As above just looks like the same old top gear with a new cast. Will probably watch the first episode but from watching that I think they're trying too much to be like the old show


----------



## Brian1612 (Apr 5, 2015)

So much for making their own show...


----------



## Mcpx (Mar 15, 2016)

I will not watch it. 

Top Gear changed from a motoring show into an entertainment show, purely because of the presenters and team involved. The BBC can't throw all that away and then just expect to carry on where they left off, its like trying to do a sequel movie with a new actor taking over the starring role, it never works and always ends up a disaster. This will be no different and will be truly painful to watch.

Absolutely not condoning what Clarkson did, he was in the wrong and deserved to be sacked without question, but as James May himself put it 'the man is an insufferable oaf but I do rather like him'.

What they should do is a new, new Top Gear. Make a new programme without the 'showbiz' stars they've dragged in and maybe make some use out of the relevantly talented people they have managed to assemble, who knows, maybe it could even be about cars?


----------



## fozzy (Oct 22, 2009)

looks like it might be watchable as long as you turn the sound off while Evans is on.


----------



## Kerr (Mar 27, 2012)

It looks alright. Can't really go by much on a 1 minute trailer made for American audience it seems.


People complained every episode of the last TG, people's minds were were made up before the new TG had even been born, then before they named the cast. When they named the cast people were further upset. Now they've released a 1 minute trailer people know how the series is going to pan out........

What's a series, usually 10 shows? So 10 hours of TV compressed into 1 minute and that's enough?

For all the TG threads it never ceases to amaze me just how many people want to continously tell us they won't be watching. However they'll watch and tell us they didn't like it and that's it. Then they'll watch again next week and repeat the cycle over and over. 

Change the channel quite literally. 

Standard car shows don't work. Look how many have tried and failed. Viewing figures are tiny and it's not worth their time.


----------



## MagpieRH (May 27, 2014)

Not really that interested tbh - far too many different presenters, and however much I like Matt Le Blanc, I have no time for Chris Evans whatsoever.


----------



## Rayaan (Jun 1, 2014)

Matt Le Blanc seems to fill the shoes of the others quite well in all honesty. But Chris Evans just annoys me, he doesn't look right for the role at all!

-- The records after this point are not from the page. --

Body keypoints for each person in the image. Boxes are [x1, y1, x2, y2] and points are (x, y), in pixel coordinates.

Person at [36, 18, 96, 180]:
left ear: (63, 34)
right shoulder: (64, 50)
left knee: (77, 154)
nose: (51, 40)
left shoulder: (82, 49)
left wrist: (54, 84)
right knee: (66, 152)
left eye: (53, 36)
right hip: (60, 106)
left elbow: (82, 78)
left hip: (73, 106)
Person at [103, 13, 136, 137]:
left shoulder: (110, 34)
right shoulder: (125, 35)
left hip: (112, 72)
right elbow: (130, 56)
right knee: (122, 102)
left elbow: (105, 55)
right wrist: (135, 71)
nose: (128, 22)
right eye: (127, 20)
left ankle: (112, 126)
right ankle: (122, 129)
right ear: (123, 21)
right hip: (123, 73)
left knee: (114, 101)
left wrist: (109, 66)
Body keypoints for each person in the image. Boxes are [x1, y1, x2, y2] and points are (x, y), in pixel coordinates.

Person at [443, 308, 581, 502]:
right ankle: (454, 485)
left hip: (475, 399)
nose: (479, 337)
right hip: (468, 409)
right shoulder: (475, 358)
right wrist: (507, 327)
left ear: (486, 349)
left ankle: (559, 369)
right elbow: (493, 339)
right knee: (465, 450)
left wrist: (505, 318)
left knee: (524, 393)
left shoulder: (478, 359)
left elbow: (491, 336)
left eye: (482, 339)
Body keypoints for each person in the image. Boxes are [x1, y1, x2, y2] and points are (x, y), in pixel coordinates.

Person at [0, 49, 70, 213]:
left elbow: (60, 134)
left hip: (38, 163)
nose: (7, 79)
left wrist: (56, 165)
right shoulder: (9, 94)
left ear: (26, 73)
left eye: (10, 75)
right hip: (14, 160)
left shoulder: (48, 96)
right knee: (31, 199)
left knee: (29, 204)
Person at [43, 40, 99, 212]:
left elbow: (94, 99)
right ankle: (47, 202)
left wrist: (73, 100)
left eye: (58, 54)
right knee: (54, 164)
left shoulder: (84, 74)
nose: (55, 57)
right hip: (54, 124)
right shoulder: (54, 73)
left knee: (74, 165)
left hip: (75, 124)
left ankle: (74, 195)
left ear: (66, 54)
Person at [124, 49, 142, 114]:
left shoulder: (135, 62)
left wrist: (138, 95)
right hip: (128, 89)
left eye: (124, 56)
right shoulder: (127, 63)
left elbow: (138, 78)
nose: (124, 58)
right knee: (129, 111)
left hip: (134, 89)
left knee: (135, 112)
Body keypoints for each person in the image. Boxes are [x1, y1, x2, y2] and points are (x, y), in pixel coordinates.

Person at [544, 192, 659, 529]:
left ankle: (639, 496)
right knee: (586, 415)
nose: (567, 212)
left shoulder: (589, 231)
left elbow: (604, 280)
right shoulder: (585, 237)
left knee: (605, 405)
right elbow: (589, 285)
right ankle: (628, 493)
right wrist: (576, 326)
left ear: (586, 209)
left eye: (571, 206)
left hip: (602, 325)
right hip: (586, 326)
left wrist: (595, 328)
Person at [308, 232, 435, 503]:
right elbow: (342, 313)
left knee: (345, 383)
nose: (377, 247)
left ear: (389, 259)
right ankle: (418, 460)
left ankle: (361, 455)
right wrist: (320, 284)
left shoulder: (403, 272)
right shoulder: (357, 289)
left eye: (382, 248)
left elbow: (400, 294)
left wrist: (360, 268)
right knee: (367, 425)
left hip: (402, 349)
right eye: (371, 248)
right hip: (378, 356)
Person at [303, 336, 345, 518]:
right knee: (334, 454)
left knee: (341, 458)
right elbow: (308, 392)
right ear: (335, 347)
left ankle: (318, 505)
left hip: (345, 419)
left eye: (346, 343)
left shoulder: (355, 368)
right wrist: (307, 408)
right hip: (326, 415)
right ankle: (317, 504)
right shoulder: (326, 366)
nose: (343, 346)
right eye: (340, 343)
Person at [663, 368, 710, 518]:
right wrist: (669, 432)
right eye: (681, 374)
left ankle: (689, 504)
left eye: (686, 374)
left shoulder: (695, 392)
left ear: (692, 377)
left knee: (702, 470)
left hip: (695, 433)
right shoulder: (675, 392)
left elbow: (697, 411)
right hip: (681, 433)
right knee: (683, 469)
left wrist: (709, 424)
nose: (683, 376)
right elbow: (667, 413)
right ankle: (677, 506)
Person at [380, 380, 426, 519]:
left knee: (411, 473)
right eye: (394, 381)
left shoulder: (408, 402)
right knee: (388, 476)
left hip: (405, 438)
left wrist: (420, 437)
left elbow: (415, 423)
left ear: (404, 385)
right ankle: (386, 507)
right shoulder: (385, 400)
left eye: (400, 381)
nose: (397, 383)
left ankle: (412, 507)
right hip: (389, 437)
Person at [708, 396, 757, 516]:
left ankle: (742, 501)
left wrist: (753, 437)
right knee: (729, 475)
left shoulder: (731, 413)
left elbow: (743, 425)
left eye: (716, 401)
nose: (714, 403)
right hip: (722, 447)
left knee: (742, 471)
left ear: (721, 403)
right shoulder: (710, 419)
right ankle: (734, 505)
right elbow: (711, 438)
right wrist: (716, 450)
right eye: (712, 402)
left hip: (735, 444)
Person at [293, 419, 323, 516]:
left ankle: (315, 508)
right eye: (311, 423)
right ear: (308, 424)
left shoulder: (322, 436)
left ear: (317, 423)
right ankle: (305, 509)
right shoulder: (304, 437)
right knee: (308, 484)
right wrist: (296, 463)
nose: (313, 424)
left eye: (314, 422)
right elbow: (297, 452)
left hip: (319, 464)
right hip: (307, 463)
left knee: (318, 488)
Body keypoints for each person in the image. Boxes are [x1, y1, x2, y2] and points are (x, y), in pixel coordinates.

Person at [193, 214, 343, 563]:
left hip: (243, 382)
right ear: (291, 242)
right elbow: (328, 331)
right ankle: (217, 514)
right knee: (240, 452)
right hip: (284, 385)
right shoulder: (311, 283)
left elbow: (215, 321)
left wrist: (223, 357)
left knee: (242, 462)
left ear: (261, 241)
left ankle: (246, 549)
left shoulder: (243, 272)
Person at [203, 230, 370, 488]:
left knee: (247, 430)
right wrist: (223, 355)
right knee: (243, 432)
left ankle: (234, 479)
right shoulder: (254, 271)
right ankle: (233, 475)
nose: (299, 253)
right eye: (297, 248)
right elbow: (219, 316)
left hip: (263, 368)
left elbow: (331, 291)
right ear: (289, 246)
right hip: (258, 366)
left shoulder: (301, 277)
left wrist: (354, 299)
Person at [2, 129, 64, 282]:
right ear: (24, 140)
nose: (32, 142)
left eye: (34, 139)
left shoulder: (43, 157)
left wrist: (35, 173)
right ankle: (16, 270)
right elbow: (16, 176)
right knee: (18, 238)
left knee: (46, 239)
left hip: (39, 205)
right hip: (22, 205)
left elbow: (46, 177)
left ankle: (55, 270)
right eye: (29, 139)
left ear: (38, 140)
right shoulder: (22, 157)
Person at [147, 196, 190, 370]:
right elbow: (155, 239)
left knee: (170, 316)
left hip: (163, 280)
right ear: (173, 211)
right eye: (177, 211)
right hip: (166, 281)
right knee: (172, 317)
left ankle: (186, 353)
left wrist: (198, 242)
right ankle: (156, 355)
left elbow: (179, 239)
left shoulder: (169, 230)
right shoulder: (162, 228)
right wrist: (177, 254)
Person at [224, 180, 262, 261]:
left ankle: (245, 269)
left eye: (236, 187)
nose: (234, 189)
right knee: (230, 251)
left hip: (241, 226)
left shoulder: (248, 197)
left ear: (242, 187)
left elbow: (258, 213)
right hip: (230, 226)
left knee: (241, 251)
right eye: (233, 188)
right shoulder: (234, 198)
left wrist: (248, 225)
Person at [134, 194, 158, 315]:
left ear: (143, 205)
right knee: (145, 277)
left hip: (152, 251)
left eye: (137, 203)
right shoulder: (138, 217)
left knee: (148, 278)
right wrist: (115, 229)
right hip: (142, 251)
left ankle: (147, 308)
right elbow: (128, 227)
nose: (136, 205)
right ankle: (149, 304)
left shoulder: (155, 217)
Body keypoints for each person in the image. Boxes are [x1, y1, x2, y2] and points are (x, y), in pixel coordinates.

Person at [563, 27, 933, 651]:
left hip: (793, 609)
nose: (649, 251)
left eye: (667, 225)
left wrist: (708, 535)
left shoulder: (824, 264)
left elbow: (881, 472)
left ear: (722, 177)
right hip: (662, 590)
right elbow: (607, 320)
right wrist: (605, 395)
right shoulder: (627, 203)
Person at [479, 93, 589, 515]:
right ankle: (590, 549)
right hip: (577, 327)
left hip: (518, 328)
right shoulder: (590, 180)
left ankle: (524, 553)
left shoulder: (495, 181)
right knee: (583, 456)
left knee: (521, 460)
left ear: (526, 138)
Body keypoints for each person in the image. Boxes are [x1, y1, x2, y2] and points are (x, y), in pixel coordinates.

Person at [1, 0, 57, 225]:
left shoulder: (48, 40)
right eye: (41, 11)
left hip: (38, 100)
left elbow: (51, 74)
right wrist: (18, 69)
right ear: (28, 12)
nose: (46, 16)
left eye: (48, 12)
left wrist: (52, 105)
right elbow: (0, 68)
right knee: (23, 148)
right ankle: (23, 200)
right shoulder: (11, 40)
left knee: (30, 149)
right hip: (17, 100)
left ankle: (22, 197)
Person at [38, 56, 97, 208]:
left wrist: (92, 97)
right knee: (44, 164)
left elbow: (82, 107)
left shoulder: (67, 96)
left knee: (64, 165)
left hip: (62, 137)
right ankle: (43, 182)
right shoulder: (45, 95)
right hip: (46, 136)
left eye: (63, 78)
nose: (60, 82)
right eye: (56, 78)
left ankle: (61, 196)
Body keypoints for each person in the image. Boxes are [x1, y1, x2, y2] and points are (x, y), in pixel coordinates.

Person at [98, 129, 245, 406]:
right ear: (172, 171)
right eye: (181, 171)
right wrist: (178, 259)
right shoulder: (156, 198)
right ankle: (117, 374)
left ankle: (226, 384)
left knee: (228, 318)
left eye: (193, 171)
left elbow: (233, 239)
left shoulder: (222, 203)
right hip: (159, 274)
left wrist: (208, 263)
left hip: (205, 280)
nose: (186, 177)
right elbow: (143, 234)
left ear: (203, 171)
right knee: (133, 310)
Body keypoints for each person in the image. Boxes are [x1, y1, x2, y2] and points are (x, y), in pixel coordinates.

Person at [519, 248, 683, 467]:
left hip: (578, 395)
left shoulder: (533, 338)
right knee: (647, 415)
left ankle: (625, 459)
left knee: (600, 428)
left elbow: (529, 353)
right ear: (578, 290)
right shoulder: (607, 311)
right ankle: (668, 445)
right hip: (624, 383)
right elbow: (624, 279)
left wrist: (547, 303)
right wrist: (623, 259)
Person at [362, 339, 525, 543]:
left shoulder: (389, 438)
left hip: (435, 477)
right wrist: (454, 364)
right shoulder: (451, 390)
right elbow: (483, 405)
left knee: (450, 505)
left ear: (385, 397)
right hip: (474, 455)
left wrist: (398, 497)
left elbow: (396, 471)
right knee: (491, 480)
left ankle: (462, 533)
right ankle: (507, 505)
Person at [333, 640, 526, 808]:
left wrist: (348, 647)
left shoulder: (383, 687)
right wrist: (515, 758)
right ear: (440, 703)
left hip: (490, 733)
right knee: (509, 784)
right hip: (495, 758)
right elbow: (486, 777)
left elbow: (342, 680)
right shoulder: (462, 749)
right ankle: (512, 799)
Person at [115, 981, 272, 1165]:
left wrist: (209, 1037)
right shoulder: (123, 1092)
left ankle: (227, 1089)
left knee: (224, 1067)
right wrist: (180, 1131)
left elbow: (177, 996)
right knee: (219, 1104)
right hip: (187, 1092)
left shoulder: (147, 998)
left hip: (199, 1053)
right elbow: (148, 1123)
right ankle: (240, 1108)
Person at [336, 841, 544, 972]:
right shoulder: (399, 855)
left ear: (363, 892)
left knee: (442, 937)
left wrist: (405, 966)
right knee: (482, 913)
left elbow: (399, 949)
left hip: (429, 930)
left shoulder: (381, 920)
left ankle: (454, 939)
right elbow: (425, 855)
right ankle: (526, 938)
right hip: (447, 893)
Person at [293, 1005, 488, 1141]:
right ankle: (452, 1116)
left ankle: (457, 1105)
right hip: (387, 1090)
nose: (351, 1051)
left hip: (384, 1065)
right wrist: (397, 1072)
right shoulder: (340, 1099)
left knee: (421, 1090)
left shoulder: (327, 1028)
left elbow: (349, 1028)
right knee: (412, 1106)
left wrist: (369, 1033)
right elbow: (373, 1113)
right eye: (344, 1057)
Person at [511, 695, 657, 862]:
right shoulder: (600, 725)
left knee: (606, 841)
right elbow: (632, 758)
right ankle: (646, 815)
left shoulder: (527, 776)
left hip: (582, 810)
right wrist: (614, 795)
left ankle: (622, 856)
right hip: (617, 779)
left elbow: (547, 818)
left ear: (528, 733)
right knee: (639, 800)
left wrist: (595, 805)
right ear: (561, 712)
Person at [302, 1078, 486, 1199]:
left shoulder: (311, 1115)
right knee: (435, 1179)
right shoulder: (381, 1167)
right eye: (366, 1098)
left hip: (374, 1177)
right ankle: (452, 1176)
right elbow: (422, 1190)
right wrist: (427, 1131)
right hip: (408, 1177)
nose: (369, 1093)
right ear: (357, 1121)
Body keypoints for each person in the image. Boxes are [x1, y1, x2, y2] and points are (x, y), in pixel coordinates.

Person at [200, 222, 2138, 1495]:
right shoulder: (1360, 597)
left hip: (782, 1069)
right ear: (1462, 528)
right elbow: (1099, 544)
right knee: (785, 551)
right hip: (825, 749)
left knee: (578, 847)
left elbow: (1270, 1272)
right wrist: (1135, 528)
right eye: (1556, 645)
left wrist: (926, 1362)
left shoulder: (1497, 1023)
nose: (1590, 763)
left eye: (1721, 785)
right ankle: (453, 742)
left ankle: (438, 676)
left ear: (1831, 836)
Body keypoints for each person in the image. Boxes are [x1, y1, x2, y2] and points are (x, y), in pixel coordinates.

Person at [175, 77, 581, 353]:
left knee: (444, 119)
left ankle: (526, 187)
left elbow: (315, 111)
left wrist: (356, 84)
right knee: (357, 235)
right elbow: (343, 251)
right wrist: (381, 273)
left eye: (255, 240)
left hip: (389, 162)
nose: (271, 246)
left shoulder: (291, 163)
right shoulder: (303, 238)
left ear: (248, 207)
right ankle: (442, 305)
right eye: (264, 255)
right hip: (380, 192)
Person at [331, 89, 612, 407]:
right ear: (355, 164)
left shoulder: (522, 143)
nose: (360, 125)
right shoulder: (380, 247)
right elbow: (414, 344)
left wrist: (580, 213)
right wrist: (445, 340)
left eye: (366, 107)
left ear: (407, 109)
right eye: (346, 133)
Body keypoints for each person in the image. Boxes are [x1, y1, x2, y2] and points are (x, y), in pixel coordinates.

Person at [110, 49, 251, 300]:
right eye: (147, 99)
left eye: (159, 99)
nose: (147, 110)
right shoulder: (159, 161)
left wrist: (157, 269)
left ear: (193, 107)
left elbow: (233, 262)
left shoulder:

Its like having Superman portrayed by Daniel Radcliffe or something


----------



## Cookies (Dec 10, 2008)

It has actually made me quite excited. I don't mind the new line up to be completely honest, and as for the style, there's a huge void of good car programmes on TV at the minute. If this is as entertaining as Clarkson, May and that other annoying one, it'll do for me. 

Cooks


----------



## turbosnoop (Apr 14, 2015)

Can't wait to see it, don't understand peoples problem, its a car show!!! Not a soap, daytime quiz show , chavvy chat show or loose women to name all the ****e that gets shown on telly.


----------



## smw (Mar 16, 2016)

Chris Evans is so sickly. He's almost as bad as Steve Wright. I'm sure he thinks the sun shines out of his ****. I'd rather pay to watch the proper chaps on Amazon.


----------